Indeed, audience members have Block to thank in part for the production altogether.

She first met Boublil and Schonberg when she was auditioning for the lead in The Pirate Queen in 2006. In fact, they’d decided to give her the role … she just didn’t realize it.

“They are very old school European and I did not get a whole lot of emotion coming from them. The next phone call I got was to fly to Ireland to meet with them. I had no idea if I had the role or not, but they thought I know I was cast! Since then we’ve had a lovely relationship.”

So good, in fact, that the impetus for Do You Hear came during an evening with Block, her husband and the composing duo.

“Over lots of wine one night, Claude-Michel asked, ‘Do you think my music would work in an orchestral setting?’” Block was sure it would. Last fall, she and the other cast members tried it out in Indianapolis — “a bit of an experiment,” she calls it. “It was thrilling.” But the show opening at the American Airlines Center is far grander.

“To hear all of their hits in one night with an 80-piece orchestra? Singing this brilliant music with a 100-person choir [including members of the Turtle Creek Chorale]? Add to that Lea Salonga, Terrence Mann, Brian Stokes Mitchell… It’s a once-in-a-lifetime thing.”

Coordinating so many pieces for a one-off concert has been daunting — “a mystery,” Block calls it. Each performer has rehearsed their songs separately, as have the orchestra and choirs; two full rehearsals this week were all they had time for before the massive opening.

You might expect that wouldn’t be such a big deal — after all, most of these singers have already appeared in multiple Boublil-Schonberg shows. Only it’s not that simple.

“In Les Miz I want to play every part!” says Block. She does get to take on Madame Thenardier opposite Mann. But he’s changing roles.

“I’m not singing Javert — Stokes is,” says Mann, who last revisited Javert in the final three months of the recent Les Miz revival on Broadway. Instead, he’ll tackle the songs of The Engineer from Miss Saigon and other roles.

“Terry is the nicest guy in the world, which is why it’s funny he plays villains so well,” Lockyer says.
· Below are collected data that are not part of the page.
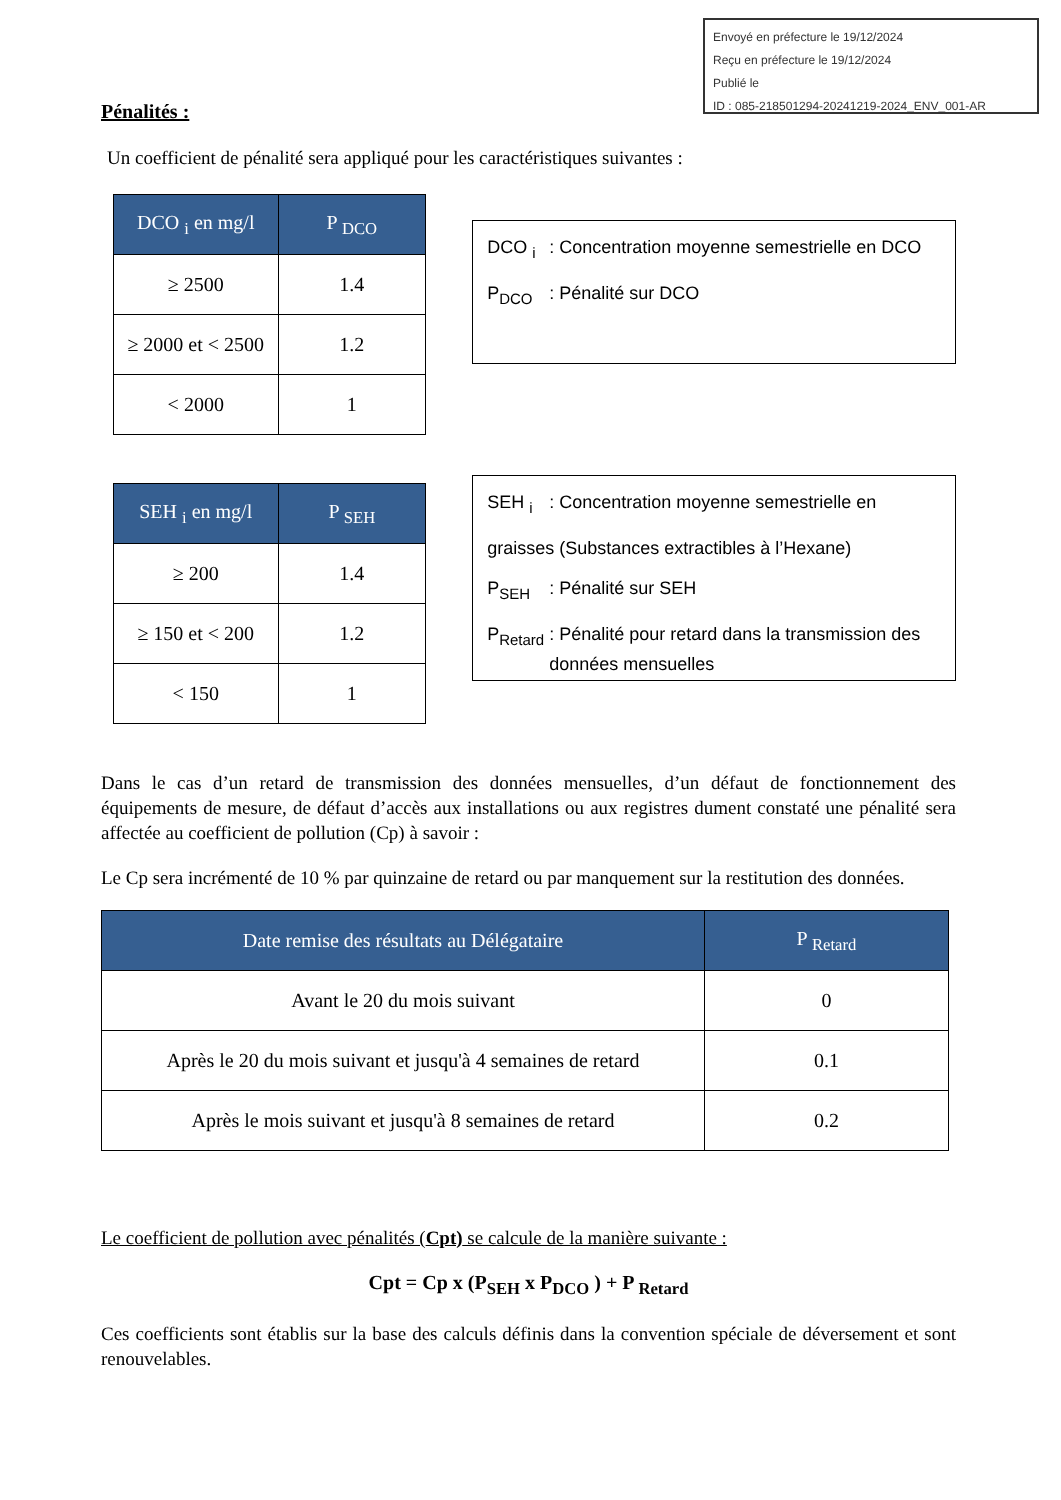Envoyé en préfecture le 19/12/2024
Reçu en préfecture le 19/12/2024
Publié le
ID : 085-218501294-20241219-2024_ENV_001-AR
Pénalités :
Un coefficient de pénalité sera appliqué pour les caractéristiques suivantes :
| DCO <sub>i</sub> en mg/l | P <sub>DCO</sub> |
| --- | --- |
| ≥ 2500 | 1.4 |
| ≥ 2000 et < 2500 | 1.2 |
| < 2000 | 1 |
DCO <sub>i</sub>: Concentration moyenne semestrielle en DCO
P<sub>DCO</sub>: Pénalité sur DCO
| SEH <sub>i</sub> en mg/l | P <sub>SEH</sub> |
| --- | --- |
| ≥ 200 | 1.4 |
| ≥ 150 et < 200 | 1.2 |
| < 150 | 1 |
SEH <sub>i</sub>: Concentration moyenne semestrielle en
graisses (Substances extractibles à l’Hexane)
P<sub>SEH</sub>: Pénalité sur SEH
P<sub>Retard</sub>: Pénalité pour retard dans la transmission des données mensuelles
Dans le cas d’un retard de transmission des données mensuelles, d’un défaut de fonctionnement des équipements de mesure, de défaut d’accès aux installations ou aux registres dument constaté une pénalité sera affectée au coefficient de pollution (Cp) à savoir :
Le Cp sera incrémenté de 10 % par quinzaine de retard ou par manquement sur la restitution des données.
| Date remise des résultats au Délégataire | P <sub>Retard</sub> |
| --- | --- |
| Avant le 20 du mois suivant | 0 |
| Après le 20 du mois suivant et jusqu'à 4 semaines de retard | 0.1 |
| Après le mois suivant et jusqu'à 8 semaines de retard | 0.2 |
Le coefficient de pollution avec pénalités (Cpt) se calcule de la manière suivante :
Cpt = Cp x (P<sub>SEH</sub> x P<sub>DCO</sub> ) + P <sub>Retard</sub>
Ces coefficients sont établis sur la base des calculs définis dans la convention spéciale de déversement et sont renouvelables.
There’ll also be some new music to even die-hard fans: The team has composed a new song for Ellen in Miss Saigon called “Maybe” which has been performed in a production in Europe, but will get its American debut Friday. That’s pretty exciting for a singer — and an audience.

“I don’t know how you’re gonna do this again,” Block says. “If you are a music lover you want to be in the audience. It’s why a lot of people like to go to opening nights — to witness something for the first time.

Why would you miss it?”

This article appeared in the Dallas Voice print edition March 23, 2012.